De acuerdo con las métricas de la Defensoría del Pueblo, solo el año pasado, hasta el 5 de noviembre de 2024, se registraron 282 casos oficiales de reclutamiento de niños, niñas y adolescentes, a quienes sus infancias y juventudes les fueron despojadas y reemplazadas arbitrariamente por armamento bélico y uniformes de combate. Número que solo corresponde a los reportes realizados, pues hay un subregistro de quienes no fueron notificados ante entes de control, como denuncian desde la Alianza por la Niñez Colombiana.

Uno de ellos fue *Jesús, quien creció en el corazón de Antioquia, donde la tierra fértil se encuentra con las cicatrices de años de conflicto y cientos de infancias son moldeadas por la sombra del narcotráfico, la minería ilegal y agentes armados como las extintas FARC, el ELN y grupos paramilitares.

“Vivía en un pueblito donde se movía mucho la coca. Había mucho narcotráfico y siembra de cultivos ilícitos en ese entonces y era un pueblo con muy pocas oportunidades”, recuerda. De manera que a sus cortos 11 años sus opciones eran pocas: sucumbir al atractivo de los cultivos de coca, aventurarse en las minas artesanales de la región o vincularse a los grupos alzados en armas, que su madre siempre le aconsejaba evitar.

Fue así como mientras pasaba sus días cerniendo arena, ya extraída por las retroexcavadoras, fue secuestrado, torturado y acusado falsamente por un frente paramilitar de ser un “informante de los grupos guerrilleros”:

“Me llevaron debajo del puente del pueblo y empezaron a hacerme preguntas sobre un amigo que se había enfilado a las FARC. Me golpearon y me amenazaron de muerte, así que me fui a las minas y no pude regresar a casa porque me intimidaron con matar a mi familia”, narra mientras en su voz resuenan los ecos del pasado.

Material proporcionado>
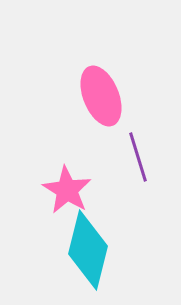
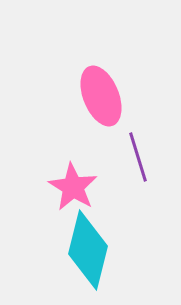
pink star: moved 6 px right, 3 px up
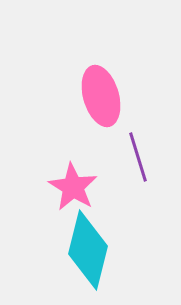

...

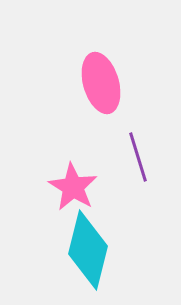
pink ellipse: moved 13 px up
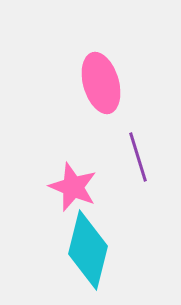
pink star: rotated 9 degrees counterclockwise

Trabajo pendiente>
**a.** Resume en dos oraciones el texto sobre el reclutamiento de niños, niñas y adolescentes.
**b.** Continúa el texto sobre el reclutamiento de niños, niñas y adolescentes a partir de su última oración.
Las entradas no intervienen en esto.

Respuestas del ejercicio>
**a.** Según la Defensoría del Pueblo, hasta el 5 de noviembre de 2024 se registraron 282 casos oficiales de reclutamiento de niños, niñas y adolescentes, aunque la Alianza por la Niñez Colombiana denuncia un subregistro de los casos no notificados. Uno de ellos fue Jesús, quien creció en un pueblo de Antioquia con mucho narcotráfico y pocas oportunidades, y que, mientras cernía arena, fue secuestrado, torturado y acusado por un frente paramilitar de ser informante de la guerrilla, por lo que se fue a las minas y no pudo volver a casa ante las amenazas contra su familia.

**b.**
Tras este incidente le propusieron unirse a las extintas FARC bajo la promesa de que le darían protección y amparo. Ofrecimiento que para un menor intimidado puede volverse una tabla de salvación en medio de un panorama desolador.

A partir de ese momento, durante casi dos años se vio envuelto en un mundo de violencia y engaño del que quiso salirse, aunque arriesgarse siquiera a hacerlo podría costarle la vida, como fue testigo en varias ocasiones en los consejos de guerra que les hicieron a varios de sus compañeros que fueron capturados y asesinados por intentar huir: “El sonido de los fusilamientos era lo único que sonaba en medio del silencio de quienes estábamos en el campamento cuando los acribillaban amarrados en los árboles”, describe.

Con la convicción de querer una mejor vida, y a pesar de los peligros en los que podría incurrir, eligió romper con el ciclo de violencia y forjarse un nuevo camino gracias al apoyo de una familia que le ayudó a escapar de noche.

Sin embargo, de acuerdo con su relato, pocos meses trascurrieron para que fuese reclutado de nuevo —ya con 14 años— por un frente del ELN mientras trabajaba raspando coca y se mantenía en la clandestinidad para no ser encontrado. “Siempre mantuve un perfil bajo y me mantenía callado, pero en ocasiones se me salían términos que utilizábamos en medio de los campamentos. Fueron pocas palabras; pero ellos se dieron cuenta. De manera que me dijeron que era más fácil que ellos sumaran uno a sus listas, porque necesitaban gente, que darme de baja”, explica.

Su historia, marcada por la violencia y la falta de oportunidades, lo había convertido en un objetivo fácil para el reclutamiento. Bajo la presión en la que estaba, inició de nuevo un capítulo en su vida marcado por la guerra y la incertidumbre que tanto había intentado dejar atrás.

“Empezaron a explicarme cómo era la dinámica y la ideología revolucionaria, pero yo no podía olvidarme del dolor que causa la guerra, porque yo mismo lo viví desde mucho antes. A mi papá y a uno de mis hermanos los mataron los paramilitares, yo ya tenía aversión a las masacres, a toda la violencia que podía generar un grupo armado; pero aun así no tenía otra opción en aquel momento”, menciona al evocar aquellos años.

No obstante, lo cierto es que la chispa de la esperanza de una vida civil lejos de las armas seguía encendida en su interior. De manera que, con el paso de los meses, al completar cerca de dos años incorporado a ese nuevo grupo armado, urdió un plan de deserción con un compañero que también quería abandonar la vida en la selva.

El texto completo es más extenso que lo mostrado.